The Diagnostic Accuracy of Liquid Biopsy in EGFR-Mutated NSCLC: A Systematic Review and Meta-Analysis of 40 Studies.

Abstract

Epidermal growth factor receptor (EGFR) mutations are the most common carcinogenic driver mutations in non-small-cell lung cancer (NSCLC) patients, while invasive tissue biopsy has certain inherent defects. PubMed, Ovid Medline, Embase, and the Cochrane Library were systematically searched on January 4, 2020, using the keywords "liquid biopsy," "EGFR," and "NSCLC." The pooled sensitivity and specificity of EGFR mutations in paired tissue and blood were calculated. The accuracy was assessed by receiver operating characteristic curve. The meta-regression of the subgroup was performed to analyze the heterogeneity.
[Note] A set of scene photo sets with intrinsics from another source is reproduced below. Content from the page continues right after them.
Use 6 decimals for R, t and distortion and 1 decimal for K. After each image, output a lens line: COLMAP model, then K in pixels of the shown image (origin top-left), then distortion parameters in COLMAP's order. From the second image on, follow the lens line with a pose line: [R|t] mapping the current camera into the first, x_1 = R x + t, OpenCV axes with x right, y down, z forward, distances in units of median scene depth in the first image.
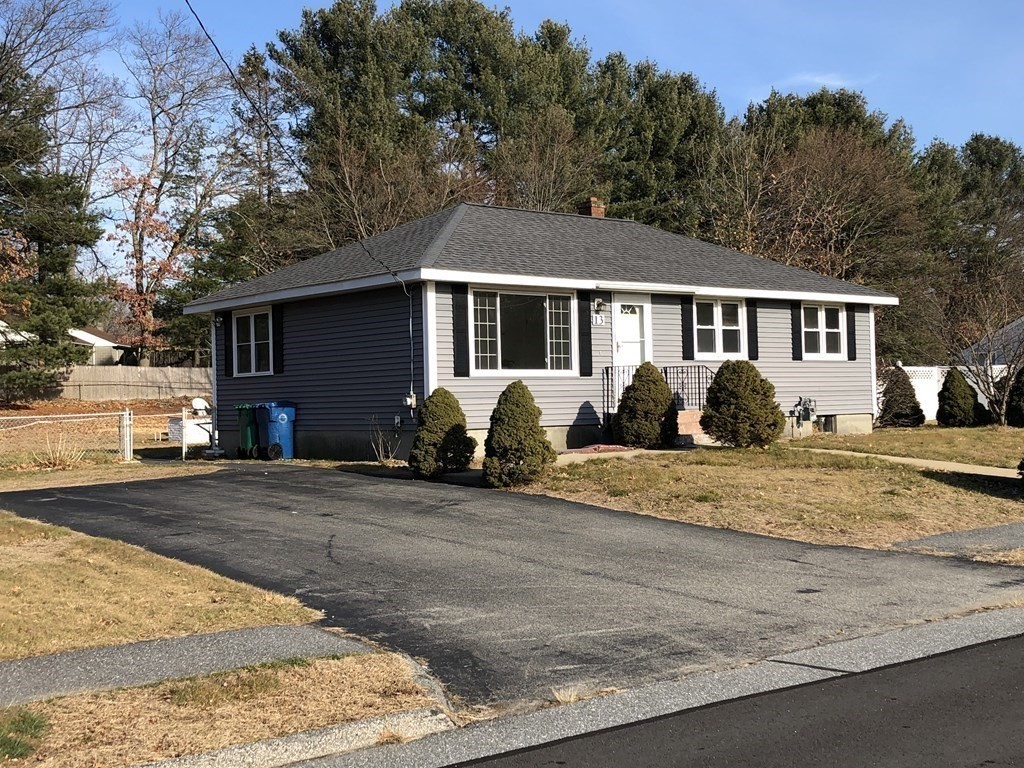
lens RADIAL K [[1289.7, 0, 512.0], [0, 1289.7, 384.0], [0, 0, 1]] dist [0.040179, 0.013367]
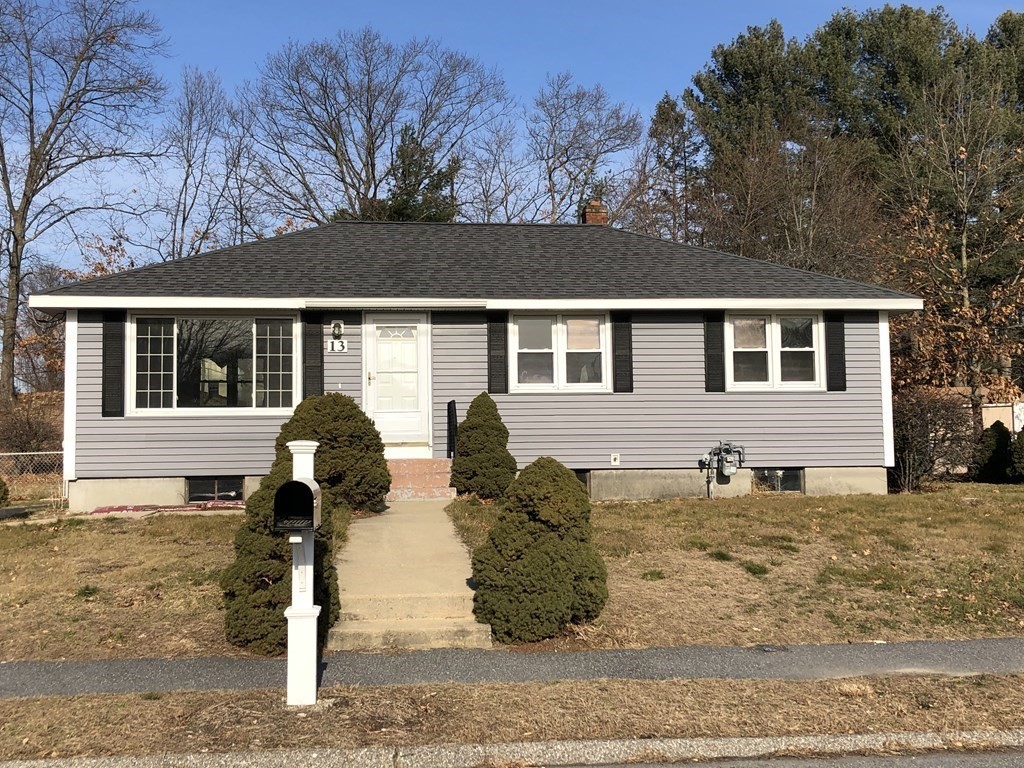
lens RADIAL K [[1147.6, 0, 512.0], [0, 1147.6, 384.0], [0, 0, 1]] dist [0.040139, -0.018375]
pose [[0.832657, -0.016007, -0.553557, 0.535531], [0.000554, 0.999606, -0.028071, -0.004970], [0.553789, 0.023067, 0.832338, 0.433962]]
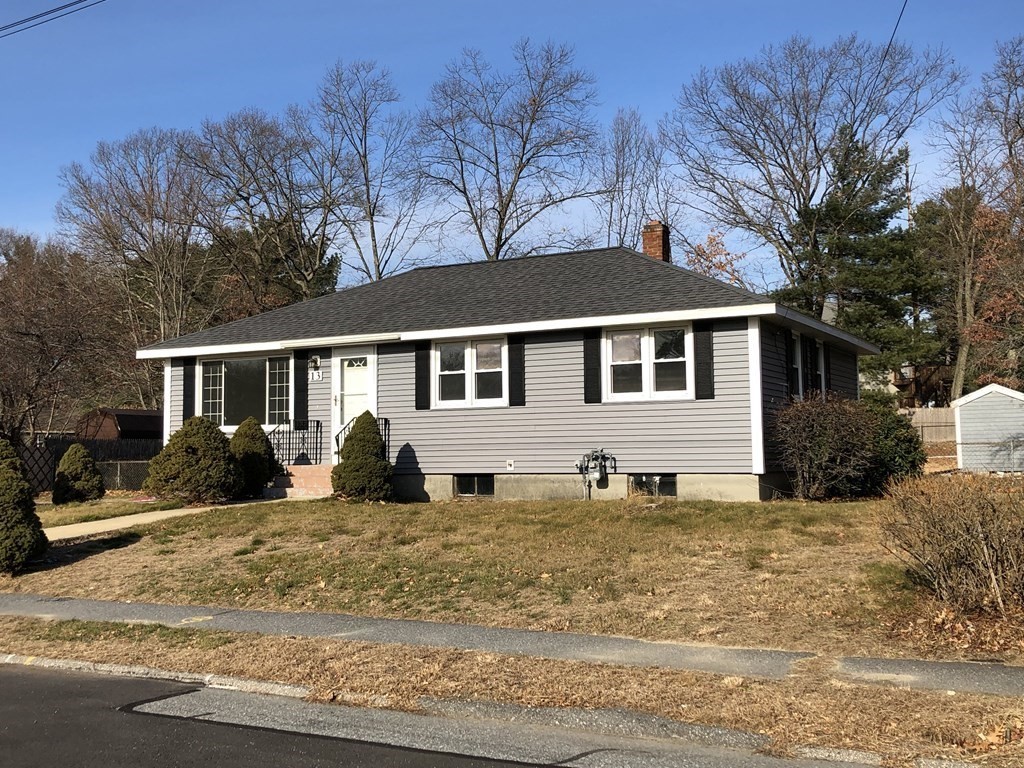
lens RADIAL K [[1121.2, 0, 515.4], [0, 1121.2, 383.9], [0, 0, 1]] dist [0.048839, -0.166194]
pose [[0.376791, -0.037089, -0.925556, 0.928224], [0.021324, 0.999281, -0.031363, -0.010566], [0.926053, -0.007920, 0.377310, 0.767334]]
Hazard ratio (HR) and 95% confidence interval (CI) were combined for evaluating the impact of EGFR mutation in tissue and liquid blood biopsy. A total of 40 studies with 5,995 patients were involved in the study. The pooled sensitivity was 68% (95% CI = 60-75%), and the specificity was 98% (95% CI = 95-99%). The diagnostic odds ratio was 88 (95% CI = 40-195), and the area under the curve was 0.91 (95% CI = 0.88-0.93). In the meta-regression, the sensitivity and specificity remain lower in the Asian studies than non-Asian studies (sensitivity: 66% vs. 73%, P = 0.04; specificity: 96% vs. 97%, P = 0.03, respectively). The EGFR mutation was associated with a better progression-free survival than wild type in both tissue (HR = 0.54, 95% CI = 0.34-0.85, P = 0.007) and blood (HR = 0.81, 95% CI = 0.71-0.92, P = 0.001) detection. Peripheral blood liquid biopsy had a better specificity for detecting EGFR mutation in NSCLC patients, while tissue biopsy still needs to be undertaken for negative blood biopsy patients due to its lower sensitivity.